## What the task asks
Please rewrite every line of the items, from the line with "right elbow: (342, 108, -6)" up to and including the end of the items, shifting each number in the keypoint coordinates and depths up by 7. Leave the pictures out.

***** Study material *****

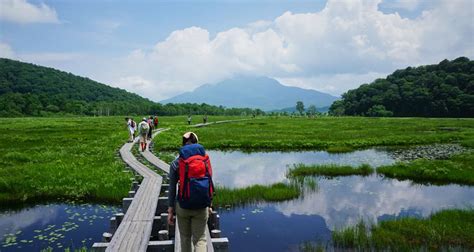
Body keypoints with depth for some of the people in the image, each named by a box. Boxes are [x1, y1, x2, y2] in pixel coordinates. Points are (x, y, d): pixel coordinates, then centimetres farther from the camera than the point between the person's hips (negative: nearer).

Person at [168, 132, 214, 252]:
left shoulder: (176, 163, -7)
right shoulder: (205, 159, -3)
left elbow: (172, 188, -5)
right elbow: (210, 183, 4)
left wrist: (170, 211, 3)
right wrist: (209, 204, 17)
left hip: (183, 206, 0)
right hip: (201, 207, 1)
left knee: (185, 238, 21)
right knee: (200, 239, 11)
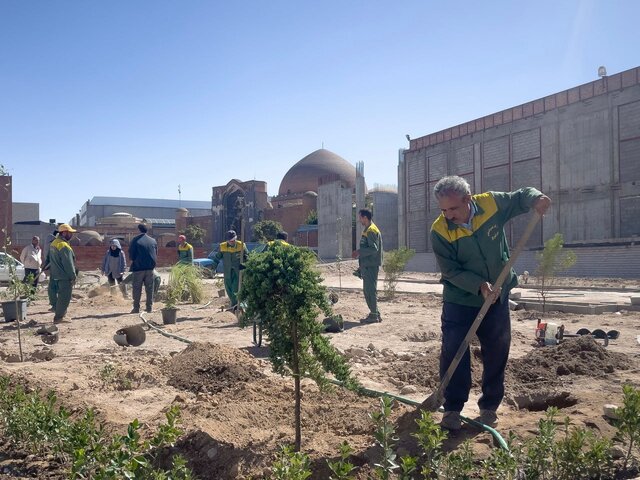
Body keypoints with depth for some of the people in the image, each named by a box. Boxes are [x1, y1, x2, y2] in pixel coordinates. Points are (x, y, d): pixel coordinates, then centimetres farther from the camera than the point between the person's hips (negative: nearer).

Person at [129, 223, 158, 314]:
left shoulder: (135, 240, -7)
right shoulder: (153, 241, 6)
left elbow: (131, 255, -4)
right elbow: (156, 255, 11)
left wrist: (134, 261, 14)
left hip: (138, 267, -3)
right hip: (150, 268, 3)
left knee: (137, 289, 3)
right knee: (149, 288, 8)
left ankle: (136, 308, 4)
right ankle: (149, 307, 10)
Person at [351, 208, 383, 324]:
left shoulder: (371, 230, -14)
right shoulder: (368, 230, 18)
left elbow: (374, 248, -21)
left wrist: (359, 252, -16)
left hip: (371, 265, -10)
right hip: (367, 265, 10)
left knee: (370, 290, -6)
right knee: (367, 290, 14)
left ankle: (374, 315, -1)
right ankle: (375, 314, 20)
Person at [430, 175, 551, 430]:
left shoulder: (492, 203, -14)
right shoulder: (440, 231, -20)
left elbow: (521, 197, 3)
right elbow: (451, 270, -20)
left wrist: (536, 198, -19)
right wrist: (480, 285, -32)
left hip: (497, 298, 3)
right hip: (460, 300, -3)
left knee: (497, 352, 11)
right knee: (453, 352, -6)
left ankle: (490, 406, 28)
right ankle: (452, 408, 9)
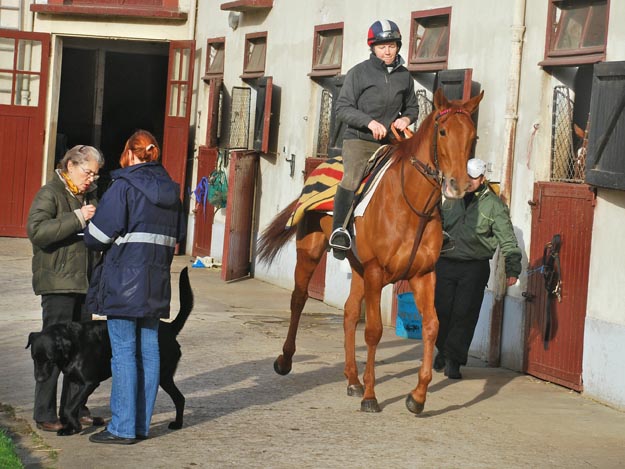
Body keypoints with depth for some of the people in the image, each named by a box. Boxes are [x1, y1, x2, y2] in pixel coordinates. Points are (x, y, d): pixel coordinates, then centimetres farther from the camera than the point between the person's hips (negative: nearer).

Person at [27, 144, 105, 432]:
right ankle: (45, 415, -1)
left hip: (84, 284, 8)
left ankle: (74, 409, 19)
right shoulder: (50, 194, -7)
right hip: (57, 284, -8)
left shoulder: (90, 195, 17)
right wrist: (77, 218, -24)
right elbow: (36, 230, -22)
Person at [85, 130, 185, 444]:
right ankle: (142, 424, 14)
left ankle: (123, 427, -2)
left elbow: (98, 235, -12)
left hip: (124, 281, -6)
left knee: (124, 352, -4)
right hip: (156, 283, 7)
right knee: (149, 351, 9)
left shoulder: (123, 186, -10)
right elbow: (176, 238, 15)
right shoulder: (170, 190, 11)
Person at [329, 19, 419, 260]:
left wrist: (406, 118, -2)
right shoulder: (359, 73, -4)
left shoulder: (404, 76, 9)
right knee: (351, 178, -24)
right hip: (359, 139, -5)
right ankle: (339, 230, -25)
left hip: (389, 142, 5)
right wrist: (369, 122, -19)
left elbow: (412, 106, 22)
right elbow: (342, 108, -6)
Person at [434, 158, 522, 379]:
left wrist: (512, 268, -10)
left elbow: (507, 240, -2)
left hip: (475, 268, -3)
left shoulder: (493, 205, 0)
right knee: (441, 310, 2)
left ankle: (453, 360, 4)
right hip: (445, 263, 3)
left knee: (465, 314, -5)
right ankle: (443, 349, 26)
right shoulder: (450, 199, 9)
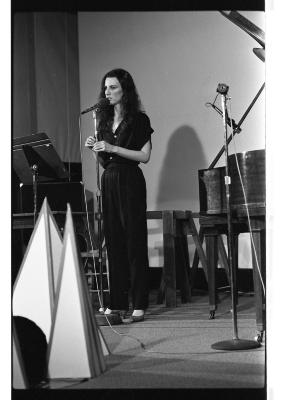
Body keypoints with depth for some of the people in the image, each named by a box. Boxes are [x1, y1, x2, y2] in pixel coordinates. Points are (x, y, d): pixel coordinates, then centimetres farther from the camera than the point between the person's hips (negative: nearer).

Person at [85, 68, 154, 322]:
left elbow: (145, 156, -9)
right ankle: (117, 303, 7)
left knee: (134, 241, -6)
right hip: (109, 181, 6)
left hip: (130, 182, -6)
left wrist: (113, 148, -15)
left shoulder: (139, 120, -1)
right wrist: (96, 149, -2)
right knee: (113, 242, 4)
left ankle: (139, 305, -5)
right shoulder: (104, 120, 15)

*****

## The completed task
right elbow: (349, 115, 1)
Person at [434, 158, 522, 379]:
left wrist: (519, 275, -3)
left elbow: (514, 247, 5)
left hip: (482, 275, 4)
left shoulder: (500, 212, 7)
right knee: (448, 317, 9)
left ankle: (460, 367, 11)
right hip: (452, 270, 10)
left knee: (472, 321, 2)
right ankle: (450, 356, 33)
right shoulder: (457, 206, 16)
Body keypoints with depth for some of the people in the image, each named by a box. Boxes are [x1, y1, x2, y2] in pixel coordinates. Points are (x, y, d): pixel coordinates, then centimetres farther from the camera than the point between the person's hips (negative: nearer).

Person at [85, 68, 154, 322]:
left elbow: (152, 163, -2)
right ankle: (124, 310, 14)
left knee: (141, 248, 1)
right hip: (116, 188, 13)
left hip: (137, 189, 1)
left wrist: (120, 155, -8)
left shoulder: (146, 127, 6)
right wrist: (103, 156, 5)
right knee: (120, 249, 11)
left ankle: (146, 312, 2)
right shoulder: (111, 127, 22)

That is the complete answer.